■ Task to carry out ■
Copy each of the entries below word for word, keeping every line as it is.
[Provided entries — start]
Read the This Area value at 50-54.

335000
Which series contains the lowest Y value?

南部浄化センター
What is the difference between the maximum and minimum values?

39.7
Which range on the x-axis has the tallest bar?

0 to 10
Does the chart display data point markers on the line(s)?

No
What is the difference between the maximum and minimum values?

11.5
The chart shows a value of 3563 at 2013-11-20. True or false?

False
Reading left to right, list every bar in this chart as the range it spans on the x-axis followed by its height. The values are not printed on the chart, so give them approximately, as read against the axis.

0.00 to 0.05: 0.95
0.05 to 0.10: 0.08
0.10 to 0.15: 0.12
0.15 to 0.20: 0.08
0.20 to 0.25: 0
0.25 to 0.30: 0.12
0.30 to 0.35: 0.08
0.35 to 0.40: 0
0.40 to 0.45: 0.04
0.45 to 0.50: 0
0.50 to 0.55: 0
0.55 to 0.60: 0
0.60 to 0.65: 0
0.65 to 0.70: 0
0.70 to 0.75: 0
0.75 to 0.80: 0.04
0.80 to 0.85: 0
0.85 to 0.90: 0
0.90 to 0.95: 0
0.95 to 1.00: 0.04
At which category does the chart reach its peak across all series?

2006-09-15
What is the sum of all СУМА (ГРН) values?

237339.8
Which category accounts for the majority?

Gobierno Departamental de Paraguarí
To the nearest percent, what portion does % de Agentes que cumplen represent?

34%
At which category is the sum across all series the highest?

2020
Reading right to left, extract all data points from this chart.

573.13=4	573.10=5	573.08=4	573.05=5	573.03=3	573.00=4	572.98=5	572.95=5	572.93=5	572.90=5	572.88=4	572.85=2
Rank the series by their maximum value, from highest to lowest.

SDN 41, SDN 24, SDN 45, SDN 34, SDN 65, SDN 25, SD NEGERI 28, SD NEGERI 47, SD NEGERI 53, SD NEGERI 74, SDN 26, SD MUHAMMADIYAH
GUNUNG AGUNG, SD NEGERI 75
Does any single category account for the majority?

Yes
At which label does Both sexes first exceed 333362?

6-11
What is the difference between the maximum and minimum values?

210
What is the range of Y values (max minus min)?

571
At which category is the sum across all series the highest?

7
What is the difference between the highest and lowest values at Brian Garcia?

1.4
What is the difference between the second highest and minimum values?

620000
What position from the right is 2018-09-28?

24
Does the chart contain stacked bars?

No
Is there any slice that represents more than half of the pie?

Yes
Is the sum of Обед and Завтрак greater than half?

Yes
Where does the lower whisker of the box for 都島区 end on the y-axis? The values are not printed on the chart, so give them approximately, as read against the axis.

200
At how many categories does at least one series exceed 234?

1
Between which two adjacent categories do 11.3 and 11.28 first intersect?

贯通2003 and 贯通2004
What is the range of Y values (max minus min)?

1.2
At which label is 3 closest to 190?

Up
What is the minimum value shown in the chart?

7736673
[Provided entries — finish]
■ Response for this exercise ■
Read the This Area value at 50-54.

335000
Which series contains the lowest Y value?

南部浄化センター
What is the difference between the maximum and minimum values?

39.7
Which range on the x-axis has the tallest bar?

0 to 10
Does the chart display data point markers on the line(s)?

No
What is the difference between the maximum and minimum values?

11.5
The chart shows a value of 3563 at 2013-11-20. True or false?

False
Reading left to right, list every bar in this chart as the range it spans on the x-axis followed by its height. The values are not printed on the chart, so give them approximately, as read against the axis.

0.00 to 0.05: 0.95
0.05 to 0.10: 0.08
0.10 to 0.15: 0.12
0.15 to 0.20: 0.08
0.20 to 0.25: 0
0.25 to 0.30: 0.12
0.30 to 0.35: 0.08
0.35 to 0.40: 0
0.40 to 0.45: 0.04
0.45 to 0.50: 0
0.50 to 0.55: 0
0.55 to 0.60: 0
0.60 to 0.65: 0
0.65 to 0.70: 0
0.70 to 0.75: 0
0.75 to 0.80: 0.04
0.80 to 0.85: 0
0.85 to 0.90: 0
0.90 to 0.95: 0
0.95 to 1.00: 0.04
At which category does the chart reach its peak across all series?

2006-09-15
What is the sum of all СУМА (ГРН) values?

237339.8
Which category accounts for the majority?

Gobierno Departamental de Paraguarí
To the nearest percent, what portion does % de Agentes que cumplen represent?

34%
At which category is the sum across all series the highest?

2020
Reading right to left, extract all data points from this chart.

573.13=4	573.10=5	573.08=4	573.05=5	573.03=3	573.00=4	572.98=5	572.95=5	572.93=5	572.90=5	572.88=4	572.85=2
Rank the series by their maximum value, from highest to lowest.

SDN 41, SDN 24, SDN 45, SDN 34, SDN 65, SDN 25, SD NEGERI 28, SD NEGERI 47, SD NEGERI 53, SD NEGERI 74, SDN 26, SD MUHAMMADIYAH
GUNUNG AGUNG, SD NEGERI 75
Does any single category account for the majority?

Yes
At which label does Both sexes first exceed 333362?

6-11
What is the difference between the maximum and minimum values?

210
What is the range of Y values (max minus min)?

571
At which category is the sum across all series the highest?

7
What is the difference between the highest and lowest values at Brian Garcia?

1.4
What is the difference between the second highest and minimum values?

620000
What position from the right is 2018-09-28?

24
Does the chart contain stacked bars?

No
Is there any slice that represents more than half of the pie?

Yes
Is the sum of Обед and Завтрак greater than half?

Yes
Where does the lower whisker of the box for 都島区 end on the y-axis? The values are not printed on the chart, so give them approximately, as read against the axis.

200
At how many categories does at least one series exceed 234?

1
Between which two adjacent categories do 11.3 and 11.28 first intersect?

贯通2003 and 贯通2004
What is the range of Y values (max minus min)?

1.2
At which label is 3 closest to 190?

Up
What is the minimum value shown in the chart?

7736673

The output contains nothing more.